Söllend ouch alle mentschen ermanen, das sy die im fryden
wellind lassen hynkummen, wie sy harkummen sind; denn der meerteyl
dero sind versumpt, das sy zuo der arbeit nümmen gezogen
mögend werden. Unnd sol ghein Christ von der spyß wegen das
werck gottes entledigen Ro. 14. [Röm. 14. 20]. Wo aber etlich daby
sich so gar ungebürlich halten wurdind mit widerbefftzen one grund
des gotsworts, sol aber nieman besunderlich wider sy handlen, sunder
die einer obergheit verlassen; die wirt wol mit inen handlen, das
gschickt ist.
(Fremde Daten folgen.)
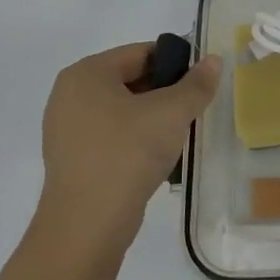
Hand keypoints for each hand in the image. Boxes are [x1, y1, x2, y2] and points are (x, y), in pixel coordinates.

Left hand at [38, 43, 221, 255]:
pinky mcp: (72, 159)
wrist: (87, 226)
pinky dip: (135, 140)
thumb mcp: (171, 113)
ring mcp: (66, 129)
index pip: (142, 53)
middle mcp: (69, 95)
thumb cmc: (127, 155)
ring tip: (178, 136)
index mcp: (86, 73)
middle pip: (131, 80)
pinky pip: (112, 136)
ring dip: (152, 119)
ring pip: (123, 110)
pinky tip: (156, 158)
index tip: (201, 84)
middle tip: (193, 111)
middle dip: (165, 93)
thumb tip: (212, 61)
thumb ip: (196, 84)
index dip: (176, 63)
Denn kurtz: So der allmechtig got sin wort offnet,
so muoß der mentsch sehen, das er im nachkumme, oder er wirt den
zorn gottes uff sich laden.
Beschluß.
Und so ir das, wie vorstat, von üch, als ir schuldig sind, und wir
von üch erforderend, volstreckt, so haben wir zuo got gwüsse hoffnung,
er werde sin wort fruchtbaren, und sin eer mit unser besserung und
frydlichem leben meren. Das geb uns got durch Jesum Christum,
unsern erlöser und behalter. Amen!
Datum uff den 17. tag novembris. Anno 1523.